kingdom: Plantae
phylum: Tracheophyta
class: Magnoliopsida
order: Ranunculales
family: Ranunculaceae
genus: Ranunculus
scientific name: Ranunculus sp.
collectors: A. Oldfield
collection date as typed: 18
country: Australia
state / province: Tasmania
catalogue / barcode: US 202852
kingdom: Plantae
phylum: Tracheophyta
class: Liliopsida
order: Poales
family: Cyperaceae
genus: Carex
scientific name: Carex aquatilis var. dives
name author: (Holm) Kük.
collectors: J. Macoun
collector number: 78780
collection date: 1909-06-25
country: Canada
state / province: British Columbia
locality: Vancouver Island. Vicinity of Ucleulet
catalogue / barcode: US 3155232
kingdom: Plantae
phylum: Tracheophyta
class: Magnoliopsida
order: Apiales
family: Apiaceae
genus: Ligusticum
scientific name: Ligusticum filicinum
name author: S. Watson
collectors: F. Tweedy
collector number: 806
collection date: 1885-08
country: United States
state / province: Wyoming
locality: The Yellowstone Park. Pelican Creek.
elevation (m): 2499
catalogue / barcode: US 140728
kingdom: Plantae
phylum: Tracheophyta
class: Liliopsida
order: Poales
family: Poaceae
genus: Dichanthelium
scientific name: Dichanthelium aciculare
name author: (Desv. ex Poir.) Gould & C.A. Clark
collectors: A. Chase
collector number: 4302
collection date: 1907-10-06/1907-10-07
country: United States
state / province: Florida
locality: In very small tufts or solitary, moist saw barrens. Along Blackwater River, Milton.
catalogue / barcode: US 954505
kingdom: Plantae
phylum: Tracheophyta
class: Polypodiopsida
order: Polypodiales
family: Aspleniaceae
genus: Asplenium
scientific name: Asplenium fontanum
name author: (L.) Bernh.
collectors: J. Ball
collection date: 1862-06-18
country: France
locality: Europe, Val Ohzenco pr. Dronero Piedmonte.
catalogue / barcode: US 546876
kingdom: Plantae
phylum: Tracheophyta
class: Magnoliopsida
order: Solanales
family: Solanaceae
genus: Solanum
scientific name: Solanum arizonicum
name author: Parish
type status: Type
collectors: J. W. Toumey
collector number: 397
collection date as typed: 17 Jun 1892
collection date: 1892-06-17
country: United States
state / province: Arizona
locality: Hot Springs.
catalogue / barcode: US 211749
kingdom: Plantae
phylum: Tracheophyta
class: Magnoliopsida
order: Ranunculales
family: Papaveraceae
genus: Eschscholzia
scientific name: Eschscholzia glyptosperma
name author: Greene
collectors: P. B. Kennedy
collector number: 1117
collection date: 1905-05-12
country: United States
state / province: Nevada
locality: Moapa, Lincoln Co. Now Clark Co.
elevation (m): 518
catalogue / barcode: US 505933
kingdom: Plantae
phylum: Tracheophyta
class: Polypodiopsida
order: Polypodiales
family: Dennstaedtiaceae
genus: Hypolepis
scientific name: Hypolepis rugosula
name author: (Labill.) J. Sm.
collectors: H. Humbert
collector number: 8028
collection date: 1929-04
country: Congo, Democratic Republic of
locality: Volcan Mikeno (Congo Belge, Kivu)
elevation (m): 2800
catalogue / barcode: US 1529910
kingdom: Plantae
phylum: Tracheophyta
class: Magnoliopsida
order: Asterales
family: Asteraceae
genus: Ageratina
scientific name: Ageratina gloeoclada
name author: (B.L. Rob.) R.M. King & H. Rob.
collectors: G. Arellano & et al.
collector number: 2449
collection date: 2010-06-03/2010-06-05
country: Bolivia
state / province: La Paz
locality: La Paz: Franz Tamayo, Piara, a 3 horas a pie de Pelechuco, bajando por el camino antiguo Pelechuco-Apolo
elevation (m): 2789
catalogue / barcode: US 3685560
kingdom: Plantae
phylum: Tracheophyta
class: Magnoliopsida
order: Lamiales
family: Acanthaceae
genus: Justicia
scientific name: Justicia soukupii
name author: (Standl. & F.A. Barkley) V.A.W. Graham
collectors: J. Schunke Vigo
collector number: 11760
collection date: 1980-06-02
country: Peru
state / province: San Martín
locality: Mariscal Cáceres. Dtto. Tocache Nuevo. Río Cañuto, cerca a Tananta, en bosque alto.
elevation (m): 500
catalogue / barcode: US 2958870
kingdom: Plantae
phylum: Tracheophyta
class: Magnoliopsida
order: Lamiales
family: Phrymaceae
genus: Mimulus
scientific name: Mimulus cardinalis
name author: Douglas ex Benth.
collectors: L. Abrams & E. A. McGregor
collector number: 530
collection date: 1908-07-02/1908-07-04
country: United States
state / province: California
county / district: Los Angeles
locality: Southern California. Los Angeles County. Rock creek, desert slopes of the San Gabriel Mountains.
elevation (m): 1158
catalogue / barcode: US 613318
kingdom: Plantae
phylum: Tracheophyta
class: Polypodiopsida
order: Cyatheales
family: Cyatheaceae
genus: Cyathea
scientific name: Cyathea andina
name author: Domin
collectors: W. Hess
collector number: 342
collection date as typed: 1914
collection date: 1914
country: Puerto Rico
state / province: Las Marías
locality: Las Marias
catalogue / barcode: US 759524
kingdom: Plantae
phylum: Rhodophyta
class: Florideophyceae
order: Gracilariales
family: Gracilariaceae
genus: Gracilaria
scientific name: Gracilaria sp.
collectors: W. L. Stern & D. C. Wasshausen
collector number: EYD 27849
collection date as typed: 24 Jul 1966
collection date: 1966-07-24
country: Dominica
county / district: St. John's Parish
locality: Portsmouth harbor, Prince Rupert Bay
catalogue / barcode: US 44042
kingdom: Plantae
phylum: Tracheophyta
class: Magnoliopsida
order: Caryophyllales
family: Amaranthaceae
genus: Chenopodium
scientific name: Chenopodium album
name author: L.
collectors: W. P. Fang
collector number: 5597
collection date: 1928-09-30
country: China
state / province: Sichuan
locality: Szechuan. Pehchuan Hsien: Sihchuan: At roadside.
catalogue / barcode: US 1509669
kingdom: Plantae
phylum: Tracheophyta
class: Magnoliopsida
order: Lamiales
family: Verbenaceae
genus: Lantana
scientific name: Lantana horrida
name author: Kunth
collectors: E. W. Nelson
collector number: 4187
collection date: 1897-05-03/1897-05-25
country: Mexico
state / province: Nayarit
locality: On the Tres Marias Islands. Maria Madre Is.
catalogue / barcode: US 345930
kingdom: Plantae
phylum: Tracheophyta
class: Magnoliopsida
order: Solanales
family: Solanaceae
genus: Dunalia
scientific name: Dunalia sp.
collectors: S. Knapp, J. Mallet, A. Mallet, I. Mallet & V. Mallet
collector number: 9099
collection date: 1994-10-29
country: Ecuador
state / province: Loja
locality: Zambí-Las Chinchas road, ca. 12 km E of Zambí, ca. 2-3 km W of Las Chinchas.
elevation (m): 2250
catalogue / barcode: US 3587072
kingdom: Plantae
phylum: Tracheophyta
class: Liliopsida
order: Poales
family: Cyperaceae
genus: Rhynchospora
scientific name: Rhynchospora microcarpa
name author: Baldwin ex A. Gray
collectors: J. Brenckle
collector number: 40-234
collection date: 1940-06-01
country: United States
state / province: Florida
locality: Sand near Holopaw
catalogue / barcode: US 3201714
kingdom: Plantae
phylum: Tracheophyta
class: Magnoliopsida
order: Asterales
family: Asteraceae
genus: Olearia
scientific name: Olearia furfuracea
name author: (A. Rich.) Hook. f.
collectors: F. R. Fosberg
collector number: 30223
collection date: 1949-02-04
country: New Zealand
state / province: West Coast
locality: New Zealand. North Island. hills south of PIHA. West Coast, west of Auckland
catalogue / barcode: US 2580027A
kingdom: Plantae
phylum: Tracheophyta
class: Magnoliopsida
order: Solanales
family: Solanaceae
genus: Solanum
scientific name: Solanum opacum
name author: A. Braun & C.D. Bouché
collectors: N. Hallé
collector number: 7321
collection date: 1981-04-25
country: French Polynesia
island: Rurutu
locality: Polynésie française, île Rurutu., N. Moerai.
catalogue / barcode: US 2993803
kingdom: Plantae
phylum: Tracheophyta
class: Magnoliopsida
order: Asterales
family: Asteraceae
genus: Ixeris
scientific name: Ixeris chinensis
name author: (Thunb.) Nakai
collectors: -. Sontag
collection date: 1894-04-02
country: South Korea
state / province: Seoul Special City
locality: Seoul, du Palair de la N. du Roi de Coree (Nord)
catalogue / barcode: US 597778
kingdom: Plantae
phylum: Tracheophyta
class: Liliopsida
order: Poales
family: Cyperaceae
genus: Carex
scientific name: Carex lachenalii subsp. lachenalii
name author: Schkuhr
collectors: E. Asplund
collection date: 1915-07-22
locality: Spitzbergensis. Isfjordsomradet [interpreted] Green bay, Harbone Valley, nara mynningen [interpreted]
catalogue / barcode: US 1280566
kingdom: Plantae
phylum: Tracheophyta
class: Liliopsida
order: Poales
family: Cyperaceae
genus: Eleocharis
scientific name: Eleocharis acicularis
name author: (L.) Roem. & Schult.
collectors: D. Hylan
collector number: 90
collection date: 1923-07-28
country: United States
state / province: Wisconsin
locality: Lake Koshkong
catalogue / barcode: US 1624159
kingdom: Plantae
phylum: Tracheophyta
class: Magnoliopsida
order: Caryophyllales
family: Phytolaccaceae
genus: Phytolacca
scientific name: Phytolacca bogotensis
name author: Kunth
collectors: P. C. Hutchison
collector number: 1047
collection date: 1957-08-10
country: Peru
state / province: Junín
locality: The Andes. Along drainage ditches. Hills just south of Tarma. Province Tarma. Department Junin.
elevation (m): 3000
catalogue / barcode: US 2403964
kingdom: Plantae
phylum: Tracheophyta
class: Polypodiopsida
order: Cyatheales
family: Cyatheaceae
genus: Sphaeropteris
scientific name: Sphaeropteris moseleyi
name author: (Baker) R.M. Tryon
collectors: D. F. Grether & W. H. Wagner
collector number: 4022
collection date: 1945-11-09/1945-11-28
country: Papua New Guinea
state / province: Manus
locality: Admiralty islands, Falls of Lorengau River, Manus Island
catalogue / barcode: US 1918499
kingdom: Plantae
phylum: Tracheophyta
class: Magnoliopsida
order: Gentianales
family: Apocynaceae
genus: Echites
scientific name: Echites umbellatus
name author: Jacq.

Work to complete
Could you give again the lines from the one containing "name author: (Holm) Kük." through the one containing "collectors: F. Tweedy", inclusive, character for character?

Output
name author: (Holm) Kük.
collectors: J. Macoun
collector number: 78780
collection date: 1909-06-25
country: Canada
state / province: British Columbia
locality: Vancouver Island. Vicinity of Ucleulet
catalogue / barcode: US 3155232
kingdom: Plantae
phylum: Tracheophyta
class: Magnoliopsida
order: Apiales
family: Apiaceae
genus: Ligusticum
scientific name: Ligusticum filicinum
name author: S. Watson
collectors: F. Tweedy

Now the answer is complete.